#### Supplied material ####
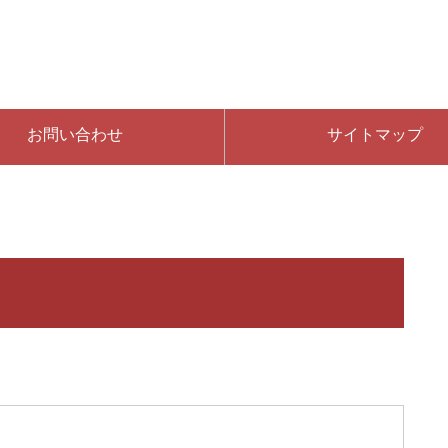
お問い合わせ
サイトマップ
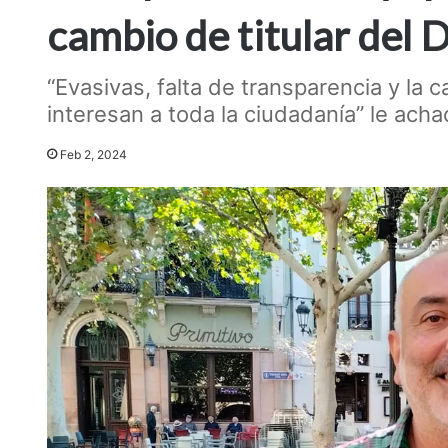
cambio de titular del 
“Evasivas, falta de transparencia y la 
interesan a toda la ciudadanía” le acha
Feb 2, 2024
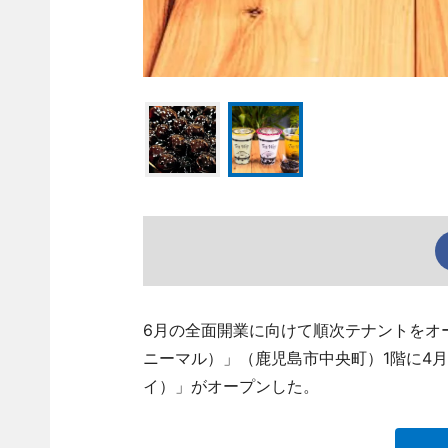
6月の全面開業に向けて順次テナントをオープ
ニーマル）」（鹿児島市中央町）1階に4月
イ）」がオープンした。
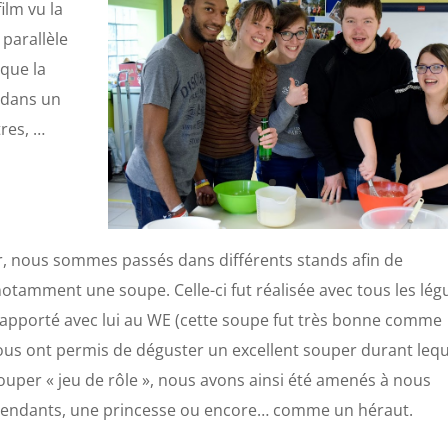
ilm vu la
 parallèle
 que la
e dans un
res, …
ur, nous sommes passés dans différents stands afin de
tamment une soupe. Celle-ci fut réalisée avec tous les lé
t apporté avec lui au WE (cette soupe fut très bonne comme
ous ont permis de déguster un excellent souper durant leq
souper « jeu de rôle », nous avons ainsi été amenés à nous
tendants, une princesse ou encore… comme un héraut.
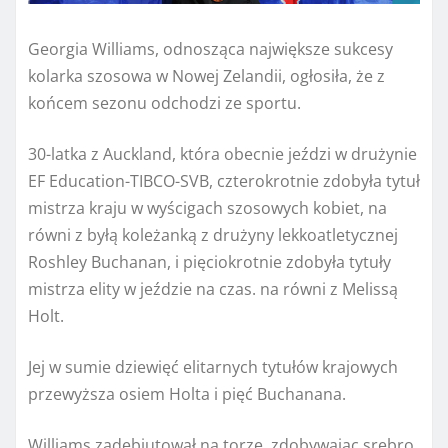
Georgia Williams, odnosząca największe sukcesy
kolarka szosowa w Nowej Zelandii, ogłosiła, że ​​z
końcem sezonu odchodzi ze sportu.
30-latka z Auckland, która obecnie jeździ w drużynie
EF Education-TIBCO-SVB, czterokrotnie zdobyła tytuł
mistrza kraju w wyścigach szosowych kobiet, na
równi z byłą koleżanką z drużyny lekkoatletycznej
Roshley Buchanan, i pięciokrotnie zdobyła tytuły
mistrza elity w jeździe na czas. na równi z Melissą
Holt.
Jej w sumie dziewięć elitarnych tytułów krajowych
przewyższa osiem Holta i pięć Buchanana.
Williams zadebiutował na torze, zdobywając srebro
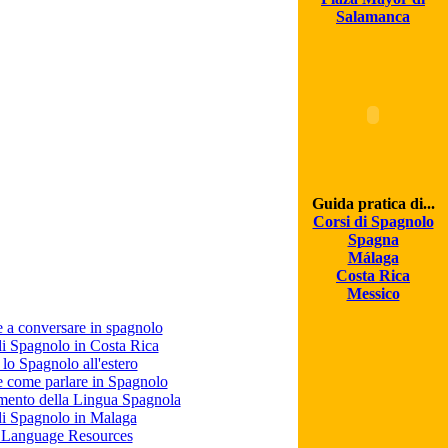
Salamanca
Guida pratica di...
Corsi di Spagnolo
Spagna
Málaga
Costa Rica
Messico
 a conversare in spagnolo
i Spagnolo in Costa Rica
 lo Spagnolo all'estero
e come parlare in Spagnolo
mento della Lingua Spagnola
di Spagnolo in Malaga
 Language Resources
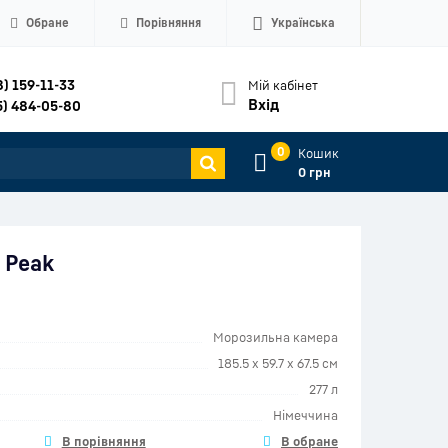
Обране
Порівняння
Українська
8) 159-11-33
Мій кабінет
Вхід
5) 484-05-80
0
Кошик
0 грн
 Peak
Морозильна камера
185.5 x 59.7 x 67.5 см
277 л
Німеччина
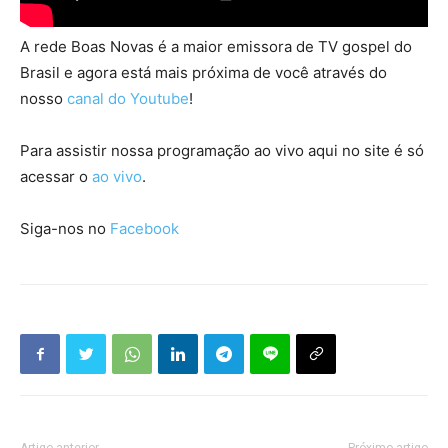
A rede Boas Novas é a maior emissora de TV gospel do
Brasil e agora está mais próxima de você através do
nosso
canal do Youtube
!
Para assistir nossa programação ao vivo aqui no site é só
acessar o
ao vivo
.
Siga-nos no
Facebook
####
Give again, unchanged, only the lines from the line containing "równi z byłą" to the last line of the records above. Pictures do not belong in the copy.

równi z byłą koleżanką z drużyny lekkoatletycznej
Roshley Buchanan, i pięciokrotnie zdobyła tytuły
mistrza elity w jeździe na czas. na równi z Melissą
Holt.
Jej w sumie dziewięć elitarnych tytułów krajowych
przewyższa osiem Holta i pięć Buchanana.
Williams zadebiutował na torze, zdobywając srebro
Salamanca
Guida pratica di...
Corsi di Spagnolo
Spagna
Málaga
Costa Rica
Messico
 a conversare in spagnolo
i Spagnolo in Costa Rica
 lo Spagnolo all'estero
e come parlare in Spagnolo
mento della Lingua Spagnola
di Spagnolo in Malaga
 Language Resources
Обране
Порівняння
Українська
8) 159-11-33
Мій кабінет
Вхід
5) 484-05-80
0
Кошик
0 грн
 Peak
Морозильна камера
185.5 x 59.7 x 67.5 см
277 л
Німеччина
A rede Boas Novas é a maior emissora de TV gospel do
Brasil e agora está mais próxima de você através do
nosso
canal do Youtube
!
Para assistir nossa programação ao vivo aqui no site é só
acessar o
ao vivo
.
Siga-nos no
Facebook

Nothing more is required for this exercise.